If you’re going to put your home on the market in the next few weeks/months, here are a few easy fix-ups that will make your home more attractive to buyers. Note: these things will make your home more “sellable”, not necessarily more “valuable”! There’s a difference!
Curb Appeal: yard mowed, trees trimmed. Add some mulch to planting beds. Plant some seasonal color. Power wash sidewalks, driveways and keep them clear of clutter. Wash windows and make the front entry attractive with a clean front door–repaint if necessary–and fresh hardware. Make sure door locks work smoothly and doorbell is in good working order. Clean or replace outdoor light fixtures. And all this for both front and back yards!
Interior: Clean, clean, clean and declutter! Organize closets and cabinets–remove excess. If you have too much or oversized furniture, remove it. Clear clutter from kitchen/bathroom countertops. Wash windows and let in light. Remove personal photos and other mementos from walls, displays, etc. Neutralize extreme decor/wall colors. Remove pet odors!

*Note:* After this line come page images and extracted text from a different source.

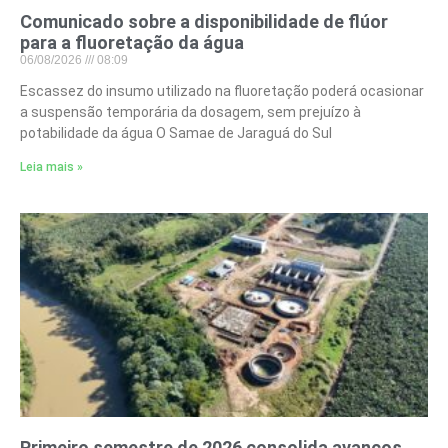
Comunicado sobre a disponibilidade de flúor
para a fluoretação da água
06/08/2026
08:09
Escassez do insumo utilizado na fluoretação poderá ocasionar
a suspensão temporária da dosagem, sem prejuízo à
potabilidade da água O Samae de Jaraguá do Sul
Leia mais »
Primeiro semestre de 2026 consolida avanços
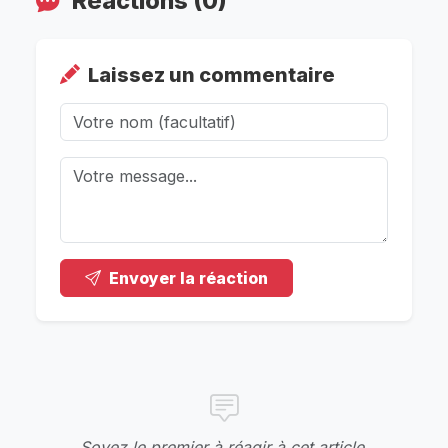
Réactions (0)
Laissez un commentaire
Envoyer la réaction
Soyez le premier à réagir à cet article.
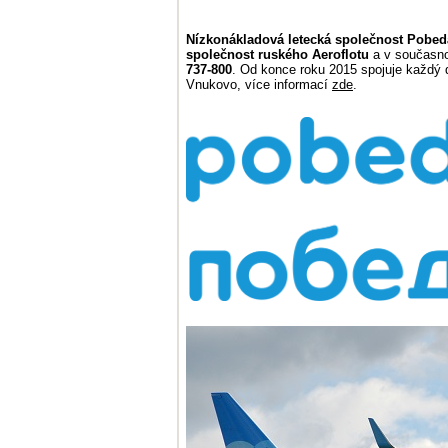
Nízkonákladová letecká společnost Pobed
společnost ruského Aeroflotu
a v současno
737-800
. Od konce roku 2015 spojuje každý
Vnukovo, více informací
zde
.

Consider having a prelisting inspection by a licensed inspector. This will reveal possible issues that may be of concern to a buyer and allow you to take care of minor things in advance. NOTE: some states (Texas!) require sellers to disclose any inspection reports to buyers, so if you have one, you’ll have to let a buyer see it.
Repairs: take care of as many minor repairs as possible. Dripping faucets, sticking doors/windows, minor paint touch-ups, cleaning carpets, etc. will make your home more attractive and not raise buyer red flags. If major repairs are needed, either take care of them, or be prepared to address them with your list price or a possible price adjustment during contract negotiations.
Bottom line–“It’s a price war to the door, and a beauty contest inside”. Buyers are still calling the shots, so sellers have to be competitive in price, terms, and condition. Start your preparation now and you’ll be ready when the sign goes up in your yard! Good luck!